Disruptive digital technologies (DDTs), such as Web 3.0 and 3D printing have been instigating new organizational structures and by extension new marketing systems. The traditional marketing system under the influence of Dominant Social Paradigm (DSP) has been morphing into a “purposeful marketing system”, which has been evoked by digital commons or Global Collaborative Commons (GCCs) in recent years. The tradition-shattering purposeful marketing system is a reciprocative one based on distributive justice, which rejects the pre-established and socially constructed structures and appears to complement tradition-bound regnant marketing system, if not to replace it.

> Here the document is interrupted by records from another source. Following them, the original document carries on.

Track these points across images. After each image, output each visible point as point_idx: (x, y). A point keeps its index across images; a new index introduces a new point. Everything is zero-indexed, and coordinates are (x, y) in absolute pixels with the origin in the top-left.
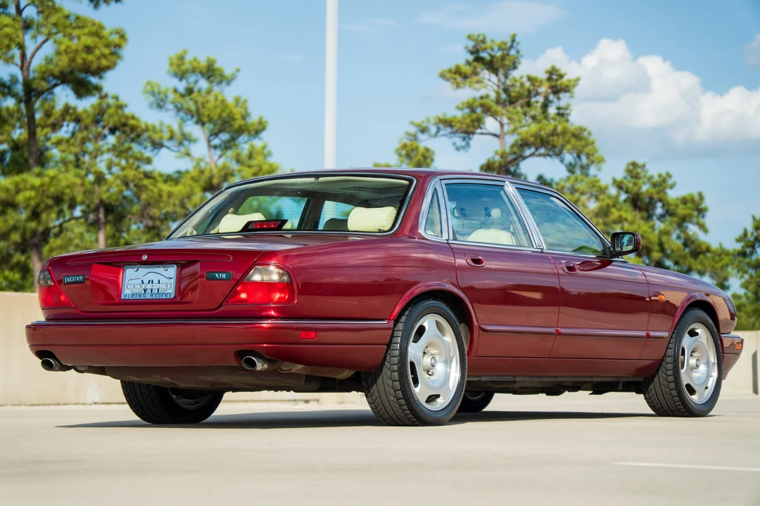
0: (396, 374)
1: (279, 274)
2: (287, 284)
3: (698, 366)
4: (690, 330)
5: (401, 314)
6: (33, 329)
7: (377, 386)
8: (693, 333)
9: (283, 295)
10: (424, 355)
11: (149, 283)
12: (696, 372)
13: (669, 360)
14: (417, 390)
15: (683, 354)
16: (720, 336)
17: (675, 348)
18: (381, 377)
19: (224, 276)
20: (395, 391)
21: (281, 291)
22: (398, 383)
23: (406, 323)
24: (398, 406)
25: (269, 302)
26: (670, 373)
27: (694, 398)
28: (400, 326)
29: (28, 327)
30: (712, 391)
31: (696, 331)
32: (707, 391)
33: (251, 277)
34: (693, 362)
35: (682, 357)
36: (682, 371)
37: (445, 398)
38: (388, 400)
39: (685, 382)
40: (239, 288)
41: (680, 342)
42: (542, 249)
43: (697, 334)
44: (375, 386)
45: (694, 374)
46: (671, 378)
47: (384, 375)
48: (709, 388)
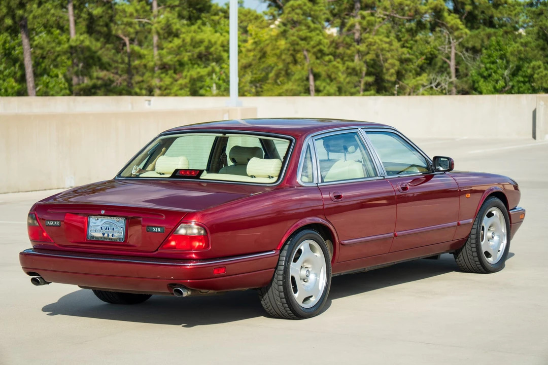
0: (281, 287)
1: (198, 229)
2: (204, 236)
3: (493, 237)
4: (488, 213)
5: (285, 244)
6: (25, 256)
7: (268, 294)
8: (490, 215)
9: (201, 244)
10: (301, 269)
11: (106, 229)
12: (491, 242)
13: (473, 236)
14: (296, 295)
15: (483, 229)
16: (509, 213)
17: (477, 228)
18: (271, 289)
19: (159, 230)
20: (281, 298)
21: (199, 241)
22: (283, 293)
23: (288, 251)
24: (283, 308)
25: (191, 250)
26: (474, 245)
27: (490, 260)
28: (285, 253)
29: (21, 253)
30: (503, 253)
31: (493, 212)
32: (499, 253)
33: (178, 231)
34: (490, 234)
35: (482, 232)
36: (482, 243)
37: (316, 297)
38: (276, 304)
39: (484, 250)
40: (170, 238)
41: (481, 223)
42: (384, 176)
43: (493, 214)
44: (267, 294)
45: (490, 243)
46: (474, 250)
47: (273, 288)
48: (501, 251)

Until the onset of the new millennium, traditional chain-and-command organizations (CCOs) have been operating in the context of tradition-bound marketing system or the “received marketing paradigm”, which essentially prioritized growth, customer life-time value, targeting middle- and upper-class high value markets (Achrol & Kotler, 2012). The received marketing paradigm was also firm-centric and aimed to create value inside the business entity. Starting from 2007, these vertically integrated CCOs have adopted Web 2.0 technologies and incorporated users into their innovation and value creation activities in alignment with the new innovation paradigm, called open innovation (Chesbrough, 2003). This paradigm change has been evolutionary in its approach to value creation as it emphasized the importance of crowdsourcing and co-creation in innovating, devising, and developing creative products by drawing on external agents. Even though co-creation through Web 2.0 includes users in design and production, the process is orchestrated and controlled by the firm over a centralized platform through “value-in-access” perspective (Kelleci, 2021). This practice is a continuation of “marketing-as-usual” perspective (Sheth & Sisodia, 2006) and still entails a firm-centric approach to value creation. In firm-centric marketing-as-usual perspective, the goal is to increase sales and profitability largely on behalf of shareholders. Nevertheless, today, this approach has been shifting toward decentralized management approaches due to the advances in Web 3.0 technologies, the rise of participatory culture and, consequently, the emergence of Open Value Networks (OVNs) and Global Collaborative Commons (GCCs) respectively. These spawned organizational structures (i.e., OVNs and GCCs) stimulate a new marketing system, which capitalizes on a new type of value-creation, called “value-in-participation” (Kelleci, 2021).